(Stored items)
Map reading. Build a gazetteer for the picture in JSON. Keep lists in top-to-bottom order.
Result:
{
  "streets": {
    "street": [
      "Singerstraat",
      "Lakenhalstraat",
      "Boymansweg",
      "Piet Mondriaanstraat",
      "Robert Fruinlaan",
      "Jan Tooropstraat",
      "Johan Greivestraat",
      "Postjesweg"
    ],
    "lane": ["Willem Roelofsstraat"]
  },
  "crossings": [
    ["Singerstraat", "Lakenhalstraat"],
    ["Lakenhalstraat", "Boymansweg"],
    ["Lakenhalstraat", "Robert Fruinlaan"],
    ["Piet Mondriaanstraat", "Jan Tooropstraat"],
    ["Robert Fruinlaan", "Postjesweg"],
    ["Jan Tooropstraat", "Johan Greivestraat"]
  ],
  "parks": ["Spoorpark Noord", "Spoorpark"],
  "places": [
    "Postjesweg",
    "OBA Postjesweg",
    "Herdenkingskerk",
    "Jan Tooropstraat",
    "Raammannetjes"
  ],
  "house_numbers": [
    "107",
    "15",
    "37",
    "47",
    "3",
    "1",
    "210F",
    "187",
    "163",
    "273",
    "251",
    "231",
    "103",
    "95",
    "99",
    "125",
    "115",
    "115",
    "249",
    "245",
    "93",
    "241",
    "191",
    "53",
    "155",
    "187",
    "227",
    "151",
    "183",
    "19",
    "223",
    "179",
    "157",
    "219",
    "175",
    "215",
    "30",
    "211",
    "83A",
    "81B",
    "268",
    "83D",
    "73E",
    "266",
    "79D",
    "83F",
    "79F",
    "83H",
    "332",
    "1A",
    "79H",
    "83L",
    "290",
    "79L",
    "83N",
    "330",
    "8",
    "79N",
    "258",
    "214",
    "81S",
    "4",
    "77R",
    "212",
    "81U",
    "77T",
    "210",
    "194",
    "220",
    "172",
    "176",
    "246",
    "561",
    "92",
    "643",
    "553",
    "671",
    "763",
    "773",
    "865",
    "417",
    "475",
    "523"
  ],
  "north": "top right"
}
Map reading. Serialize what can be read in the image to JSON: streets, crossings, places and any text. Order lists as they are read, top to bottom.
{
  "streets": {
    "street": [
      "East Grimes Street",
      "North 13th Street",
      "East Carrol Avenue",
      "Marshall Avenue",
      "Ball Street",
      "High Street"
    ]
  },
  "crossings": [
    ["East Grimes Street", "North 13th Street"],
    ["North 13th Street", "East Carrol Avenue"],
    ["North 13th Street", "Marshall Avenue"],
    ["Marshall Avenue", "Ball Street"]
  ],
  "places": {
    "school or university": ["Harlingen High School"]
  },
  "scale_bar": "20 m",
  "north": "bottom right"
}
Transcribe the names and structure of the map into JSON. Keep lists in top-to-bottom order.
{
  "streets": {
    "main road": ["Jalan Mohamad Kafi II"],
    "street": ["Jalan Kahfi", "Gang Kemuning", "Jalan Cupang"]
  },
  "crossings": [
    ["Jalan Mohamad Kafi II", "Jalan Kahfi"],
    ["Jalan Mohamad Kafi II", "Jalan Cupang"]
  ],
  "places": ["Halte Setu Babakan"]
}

- **ACTION ITEM**
Take the entries above and return all of them exactly.

- **TASK SOLUTION**
Map reading. Build a gazetteer for the picture in JSON. Keep lists in top-to-bottom order.
Result:
{
  "streets": {
    "street": [
      "Singerstraat",
      "Lakenhalstraat",
      "Boymansweg",
      "Piet Mondriaanstraat",
      "Robert Fruinlaan",
      "Jan Tooropstraat",
      "Johan Greivestraat",
      "Postjesweg"
    ],
    "lane": ["Willem Roelofsstraat"]
  },
  "crossings": [
    ["Singerstraat", "Lakenhalstraat"],
    ["Lakenhalstraat", "Boymansweg"],
    ["Lakenhalstraat", "Robert Fruinlaan"],
    ["Piet Mondriaanstraat", "Jan Tooropstraat"],
    ["Robert Fruinlaan", "Postjesweg"],
    ["Jan Tooropstraat", "Johan Greivestraat"]
  ],
  "parks": ["Spoorpark Noord", "Spoorpark"],
  "places": [
    "Postjesweg",
    "OBA Postjesweg",
    "Herdenkingskerk",
    "Jan Tooropstraat",
    "Raammannetjes"
  ],
  "house_numbers": [
    "107",
    "15",
    "37",
    "47",
    "3",
    "1",
    "210F",
    "187",
    "163",
    "273",
    "251",
    "231",
    "103",
    "95",
    "99",
    "125",
    "115",
    "115",
    "249",
    "245",
    "93",
    "241",
    "191",
    "53",
    "155",
    "187",
    "227",
    "151",
    "183",
    "19",
    "223",
    "179",
    "157",
    "219",
    "175",
    "215",
    "30",
    "211",
    "83A",
    "81B",
    "268",
    "83D",
    "73E",
    "266",
    "79D",
    "83F",
    "79F",
    "83H",
    "332",
    "1A",
    "79H",
    "83L",
    "290",
    "79L",
    "83N",
    "330",
    "8",
    "79N",
    "258",
    "214",
    "81S",
    "4",
    "77R",
    "212",
    "81U",
    "77T",
    "210",
    "194",
    "220",
    "172",
    "176",
    "246",
    "561",
    "92",
    "643",
    "553",
    "671",
    "763",
    "773",
    "865",
    "417",
    "475",
    "523"
  ],
  "north": "top right"
}
Map reading. Serialize what can be read in the image to JSON: streets, crossings, places and any text. Order lists as they are read, top to bottom.
{
  "streets": {
    "street": [
      "East Grimes Street",
      "North 13th Street",
      "East Carrol Avenue",
      "Marshall Avenue",
      "Ball Street",
      "High Street"
    ]
  },
  "crossings": [
    ["East Grimes Street", "North 13th Street"],
    ["North 13th Street", "East Carrol Avenue"],
    ["North 13th Street", "Marshall Avenue"],
    ["Marshall Avenue", "Ball Street"]
  ],
  "places": {
    "school or university": ["Harlingen High School"]
  },
  "scale_bar": "20 m",
  "north": "bottom right"
}
Transcribe the names and structure of the map into JSON. Keep lists in top-to-bottom order.
{
  "streets": {
    "main road": ["Jalan Mohamad Kafi II"],
    "street": ["Jalan Kahfi", "Gang Kemuning", "Jalan Cupang"]
  },
  "crossings": [
    ["Jalan Mohamad Kafi II", "Jalan Kahfi"],
    ["Jalan Mohamad Kafi II", "Jalan Cupang"]
  ],
  "places": ["Halte Setu Babakan"]
}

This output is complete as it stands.